TASK DESCRIPTION:
Write out the data again exactly, skipping every picture.

INFORMATION:
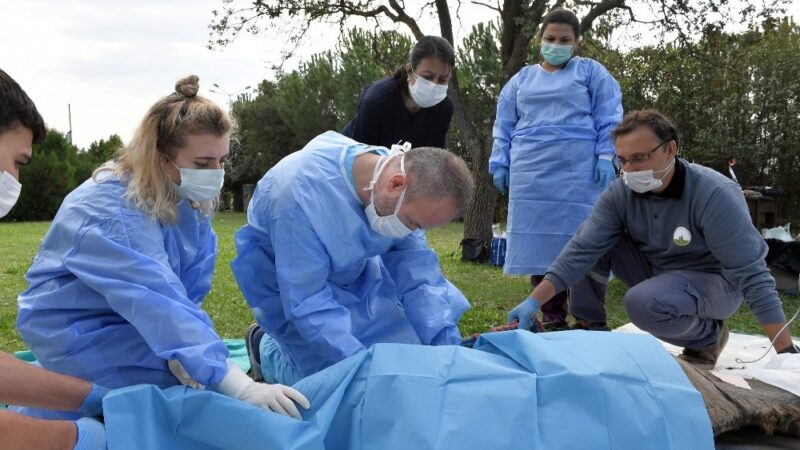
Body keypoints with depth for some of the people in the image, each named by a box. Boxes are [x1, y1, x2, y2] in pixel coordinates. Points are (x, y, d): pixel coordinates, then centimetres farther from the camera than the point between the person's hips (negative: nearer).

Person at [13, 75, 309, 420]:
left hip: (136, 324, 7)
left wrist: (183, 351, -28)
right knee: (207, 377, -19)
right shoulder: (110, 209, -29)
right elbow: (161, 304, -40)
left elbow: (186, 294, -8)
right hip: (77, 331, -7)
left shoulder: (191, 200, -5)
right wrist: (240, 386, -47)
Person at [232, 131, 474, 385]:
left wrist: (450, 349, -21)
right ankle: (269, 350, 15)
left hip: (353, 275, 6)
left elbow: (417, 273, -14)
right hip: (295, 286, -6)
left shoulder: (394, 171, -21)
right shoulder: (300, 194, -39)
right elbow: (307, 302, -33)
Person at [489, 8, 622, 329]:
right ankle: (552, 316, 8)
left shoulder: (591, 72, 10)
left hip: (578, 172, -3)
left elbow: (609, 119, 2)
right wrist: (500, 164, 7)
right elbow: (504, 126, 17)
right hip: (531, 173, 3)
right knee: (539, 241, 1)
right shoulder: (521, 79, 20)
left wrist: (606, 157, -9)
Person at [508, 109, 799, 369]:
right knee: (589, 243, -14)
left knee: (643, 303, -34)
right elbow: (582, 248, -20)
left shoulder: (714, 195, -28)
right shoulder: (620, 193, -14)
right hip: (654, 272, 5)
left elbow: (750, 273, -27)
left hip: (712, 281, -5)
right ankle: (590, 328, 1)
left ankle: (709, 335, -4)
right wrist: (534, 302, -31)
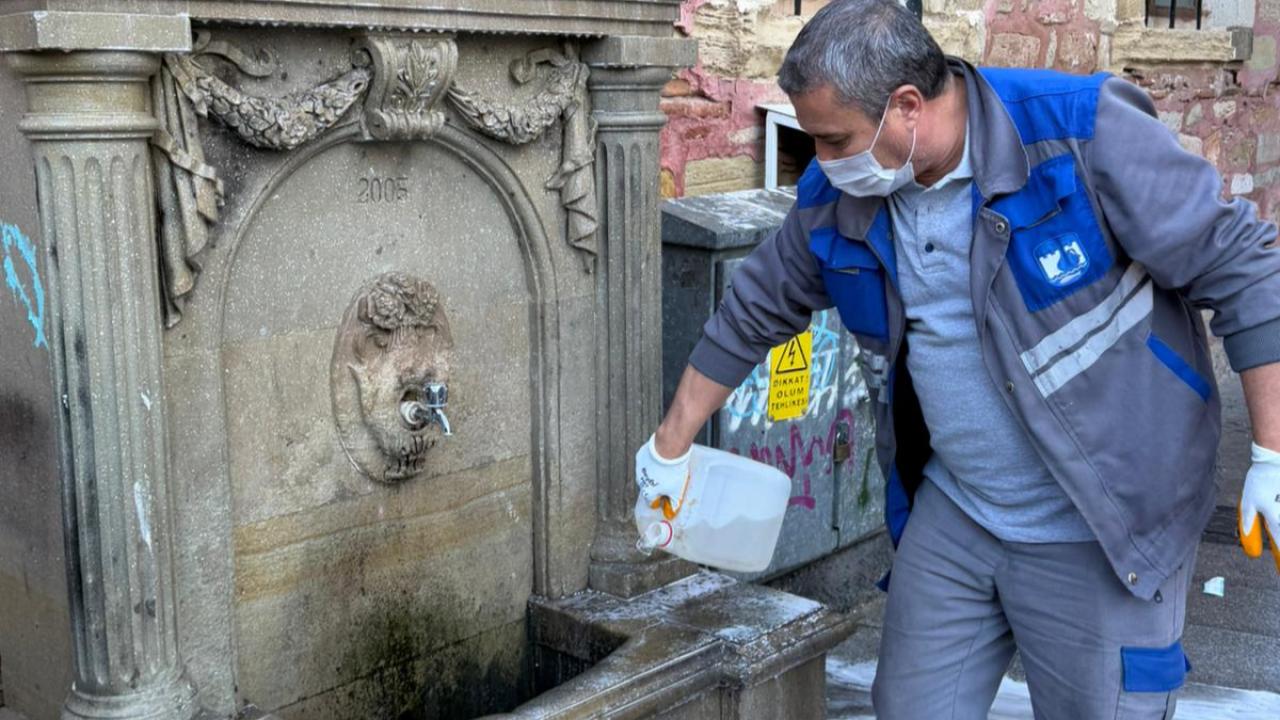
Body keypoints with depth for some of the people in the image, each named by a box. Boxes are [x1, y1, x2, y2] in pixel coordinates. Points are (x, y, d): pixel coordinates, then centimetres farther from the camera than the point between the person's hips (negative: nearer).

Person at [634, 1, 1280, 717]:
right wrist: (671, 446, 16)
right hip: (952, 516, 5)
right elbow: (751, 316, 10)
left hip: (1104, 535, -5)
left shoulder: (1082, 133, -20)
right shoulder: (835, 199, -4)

REPLY TO THE TASK:
Body keypoints with depth for some of the people in the image, each named by a box. Boxes are [x1, y1, x2, y2] in pixel coordinates. Points are (x, y, d): pixel coordinates, then centimetres farther from the camera than the point between the person's hips (negative: nearer).

Person at [13, 75, 309, 420]:
left hip: (136, 324, 7)
left wrist: (183, 351, -28)
right knee: (207, 377, -19)
right shoulder: (110, 209, -29)
right elbow: (161, 304, -40)
left elbow: (186, 294, -8)
right hip: (77, 331, -7)
left shoulder: (191, 200, -5)
right wrist: (240, 386, -47)
Person at [232, 131, 474, 385]:
left wrist: (450, 349, -21)
right ankle: (269, 350, 15)
left hip: (353, 275, 6)
left elbow: (417, 273, -14)
right hip: (295, 286, -6)
left shoulder: (394, 171, -21)
right shoulder: (300, 194, -39)
right elbow: (307, 302, -33)
Person at [489, 8, 622, 329]:
right ankle: (552, 316, 8)
left shoulder: (591, 72, 10)
left hip: (578, 172, -3)
left elbow: (609, 119, 2)
right wrist: (500, 164, 7)
right elbow: (504, 126, 17)
right hip: (531, 173, 3)
right knee: (539, 241, 1)
right shoulder: (521, 79, 20)
left wrist: (606, 157, -9)
Person at [508, 109, 799, 369]:
right knee: (589, 243, -14)
left knee: (643, 303, -34)
right elbow: (582, 248, -20)
left shoulder: (714, 195, -28)
right shoulder: (620, 193, -14)
right hip: (654, 272, 5)
left elbow: (750, 273, -27)
left hip: (712, 281, -5)
right ankle: (590, 328, 1)
left ankle: (709, 335, -4)
right wrist: (534, 302, -31)
Body keypoints with depth for some of the people in the image, each named by a box. Boxes are [x1, y1, x2, y2] in pixel coordinates. Points are (x, y, d): pixel coordinates, then centimetres farther from the camera than the point between the person's hips (negative: nearer).

Person at [634, 1, 1280, 717]:
right wrist: (671, 446, 16)
right hip: (952, 516, 5)
right elbow: (751, 316, 10)
left hip: (1104, 535, -5)
left shoulder: (1082, 133, -20)
right shoulder: (835, 199, -4)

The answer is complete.